Virtual, Augmented, and Extended Reality (VR/AR/XR)
This research area in computer vision will focus on the unexplored use of virtual, augmented, and extended reality digital technologies in several areas of medicine. VR, AR, and XR technologies are poised to significantly improve the way we educate and train future generations of researchers and physicians, and how we understand patient-specific disease processes, treat pain and anxiety, and build personalized mechanisms of engagement between doctors and patients.
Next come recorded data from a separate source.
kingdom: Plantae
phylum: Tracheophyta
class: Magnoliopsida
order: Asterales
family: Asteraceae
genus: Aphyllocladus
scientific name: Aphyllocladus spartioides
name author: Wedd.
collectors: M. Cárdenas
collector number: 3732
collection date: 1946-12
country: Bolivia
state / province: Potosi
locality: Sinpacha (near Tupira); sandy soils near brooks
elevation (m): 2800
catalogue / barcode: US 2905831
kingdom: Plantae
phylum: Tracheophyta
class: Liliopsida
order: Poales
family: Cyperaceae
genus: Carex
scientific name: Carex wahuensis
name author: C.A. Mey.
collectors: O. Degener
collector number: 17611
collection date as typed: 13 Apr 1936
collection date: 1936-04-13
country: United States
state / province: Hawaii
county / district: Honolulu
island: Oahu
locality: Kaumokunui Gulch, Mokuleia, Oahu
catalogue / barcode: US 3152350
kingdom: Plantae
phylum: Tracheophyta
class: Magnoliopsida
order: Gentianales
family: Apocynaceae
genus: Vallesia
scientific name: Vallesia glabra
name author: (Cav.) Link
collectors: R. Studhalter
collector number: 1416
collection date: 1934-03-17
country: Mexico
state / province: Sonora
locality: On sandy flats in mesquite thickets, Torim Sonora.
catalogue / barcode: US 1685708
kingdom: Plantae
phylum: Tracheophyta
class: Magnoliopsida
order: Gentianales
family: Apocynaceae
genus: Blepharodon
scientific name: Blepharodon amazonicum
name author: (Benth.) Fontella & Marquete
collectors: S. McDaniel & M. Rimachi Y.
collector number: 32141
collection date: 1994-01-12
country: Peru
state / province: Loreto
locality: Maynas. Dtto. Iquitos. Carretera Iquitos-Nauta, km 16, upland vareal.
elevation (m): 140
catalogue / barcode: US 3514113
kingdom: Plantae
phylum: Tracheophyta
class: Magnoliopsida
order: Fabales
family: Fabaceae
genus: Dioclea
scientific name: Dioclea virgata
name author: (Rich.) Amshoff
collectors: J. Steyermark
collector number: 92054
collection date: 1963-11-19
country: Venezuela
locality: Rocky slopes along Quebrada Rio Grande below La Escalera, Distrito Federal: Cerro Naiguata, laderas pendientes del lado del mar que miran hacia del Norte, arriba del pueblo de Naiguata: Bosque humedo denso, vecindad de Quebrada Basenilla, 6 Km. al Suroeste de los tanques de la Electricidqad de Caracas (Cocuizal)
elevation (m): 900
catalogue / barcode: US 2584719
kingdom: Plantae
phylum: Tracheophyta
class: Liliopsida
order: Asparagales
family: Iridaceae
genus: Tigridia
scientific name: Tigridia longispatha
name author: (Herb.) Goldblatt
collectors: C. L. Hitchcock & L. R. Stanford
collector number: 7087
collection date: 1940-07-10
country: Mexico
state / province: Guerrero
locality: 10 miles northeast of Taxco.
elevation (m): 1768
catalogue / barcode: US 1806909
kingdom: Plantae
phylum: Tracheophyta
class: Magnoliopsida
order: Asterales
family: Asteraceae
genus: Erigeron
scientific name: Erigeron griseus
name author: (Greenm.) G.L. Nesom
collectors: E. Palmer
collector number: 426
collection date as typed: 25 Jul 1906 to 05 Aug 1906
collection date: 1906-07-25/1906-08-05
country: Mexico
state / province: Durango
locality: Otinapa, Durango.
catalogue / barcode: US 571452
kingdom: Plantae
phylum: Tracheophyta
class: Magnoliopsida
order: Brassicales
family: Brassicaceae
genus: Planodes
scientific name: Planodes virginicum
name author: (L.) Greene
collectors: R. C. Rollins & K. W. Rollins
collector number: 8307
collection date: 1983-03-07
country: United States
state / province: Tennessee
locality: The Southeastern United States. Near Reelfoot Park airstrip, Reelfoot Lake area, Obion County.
For example, advanced image acquisition, analysis, and artificial intelligence will be leveraged to build patient-specific disease process models in order to help surgeons better plan for surgery, guide their work during surgery, analyze results, and drive robotic interventions. These models can also be used to communicate the course of care with patients, which has already been demonstrated in state-of-the-art work within the Department of Neurosurgery and other departments at Mount Sinai.